I wish I could say it improved me in some way Tempest, but I am not seeing it. If anyone feels this is true for them, I am happy they can feel that way.

ByeByeCheater
ByeByeCheater
9 years ago

Maree, I second Tempest’s response – your posts are always kind and caring. That’s why I asked you the question about your son’s age – I was surprised that he treated you this way and I’m even more surprised now that I know he’s old enough to act better. So sorry you are dealing with this on top of everything else.

SettiePhillips
SettiePhillips
9 years ago

It’s interesting to me that both of the most pathological narcissists I have known have no interest in psychedelic drugs or marijuana – in fact they openly mock their users as “losers” and “gross hippies” – but are utterly addicted to cocaine and alcohol.

Jen
Jen
9 years ago

Yes, my first ex was a Mormon and a textbook narcissist. He didn’t drink alcohol or coffee for that matter. Drugs were out of the question. Sometimes I wonder if a drink here and there could have possibly mellowed him out a little, but there’s also the possibility that he would have become violent.
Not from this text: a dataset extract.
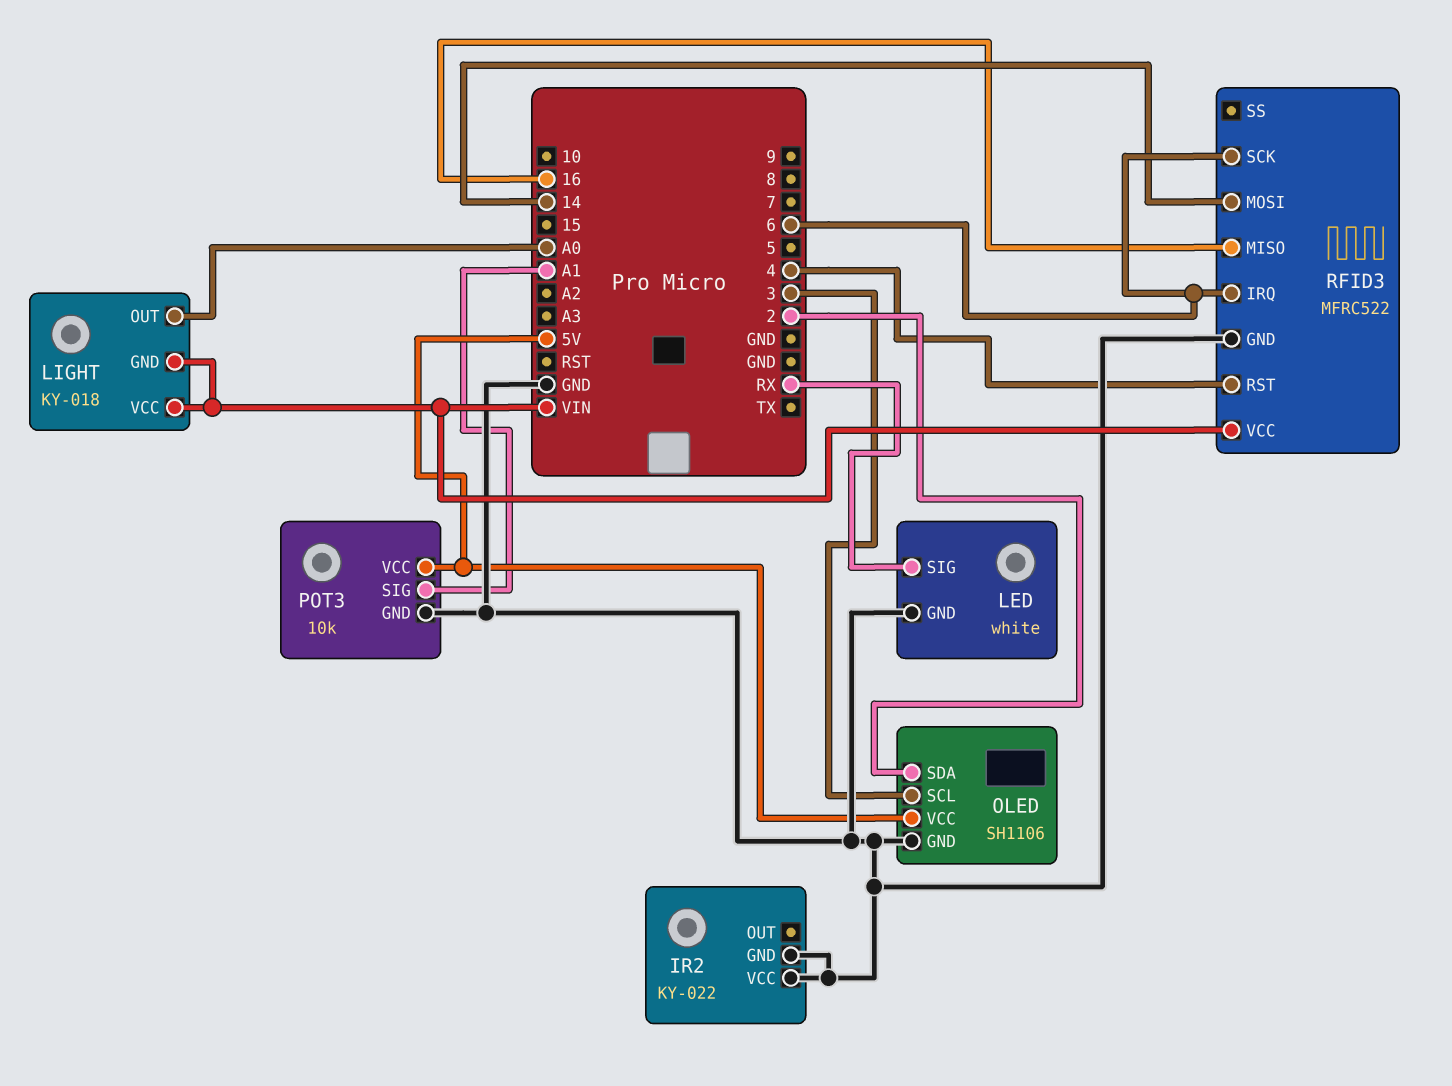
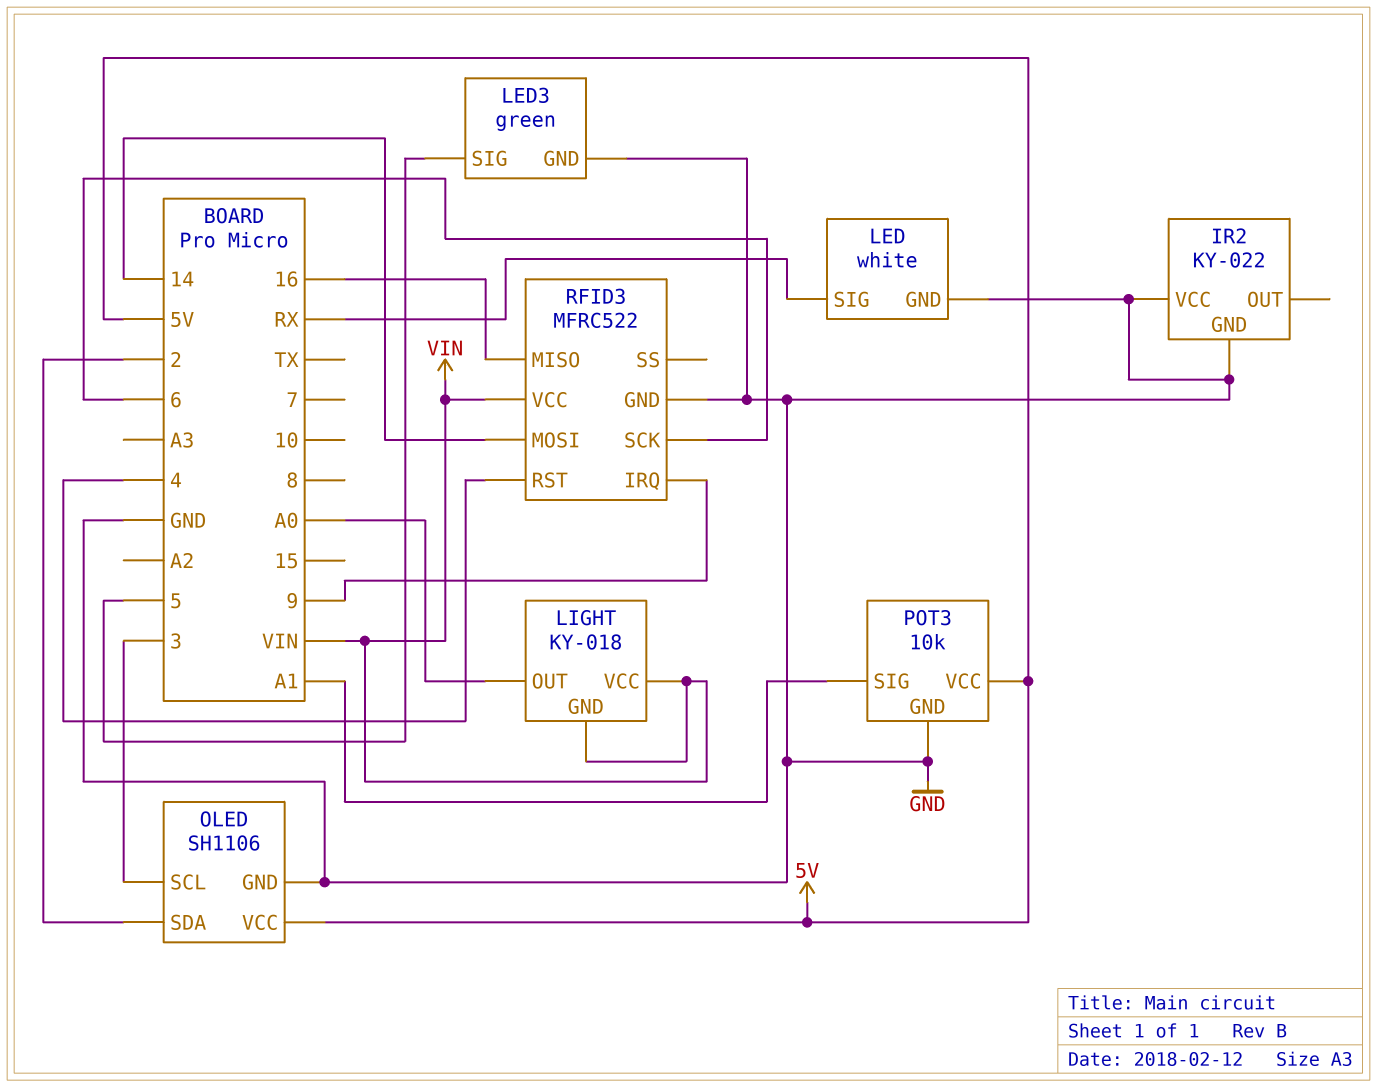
LED3: none -> green
LED3 pin GND: none -> GND
LED3 pin SIG: none -> 5
RFID3 pin IRQ: 6 -> 9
My second ex is a former deadhead. He did/does all kinds of chemical substances. He is not a narcissist, but he is “mostly about himself.” He doesn’t care too much if his actions hurt me, but I wouldn’t say that is a goal for him. He just wants his cake in a variety of flavors.

I do wonder if the drugs blunt empathy for him.

DC
DC
9 years ago

Ok, Chump Lady, that’s a really harsh way to discuss addiction. And, for that matter, depression. The fact that some people use these qualities as excuses to be jerks doesn’t mean you can go on a tear saying, “See? An addict! A mentally-ill person! Judgety-judge-judge EGOMANIAC!” Addiction and mental illness aren’t per se moral failings: they can coincide with them, but in a Venn diagram shape. Where they do coincide, you can also distinguish between people who are “addicts because they’re jerks” and “jerks because they’re addicts.” And given that by your own description you aren’t well-informed about any of these conditions, your lumping all of these people together and condemning them wholesale seems ignorant and mean-spirited. Nobody’s asking you to be nice to asshats, but you don’t get carte blanche to insult other groups based not on behavior but on medical history.

Patsy
Patsy
9 years ago
Reply to  DC

DC do you ever go into any 12 steps programme meetings? There they are honest about their selfishness. Just last night: ‘alcoholics are really selfish people’.
And these are the tiny minority who submit to AA and other programmes in order to change and make amends. Most don’t. There is no problem with what Chumplady said, addicts and alcoholics in recovery would agree with her.

Regina
Regina
9 years ago
Reply to  DC

I come from a family with both addiction, depression & mental health problems, yet I saw nothing wrong with Chump Lady’s post. She is trying to help us. If you cannot see this, why are you here? I was not going to even respond when I saw this earlier but decided to say my piece.

Patsy
Patsy
9 years ago

CL, you are absolutely right suspecting that addiction and narcissism are linked. As a clinical psychologist specialising in addiction said: ‘it is very easy for a narcissist to have a relationship with a bottle. Bottles don’t have needs’.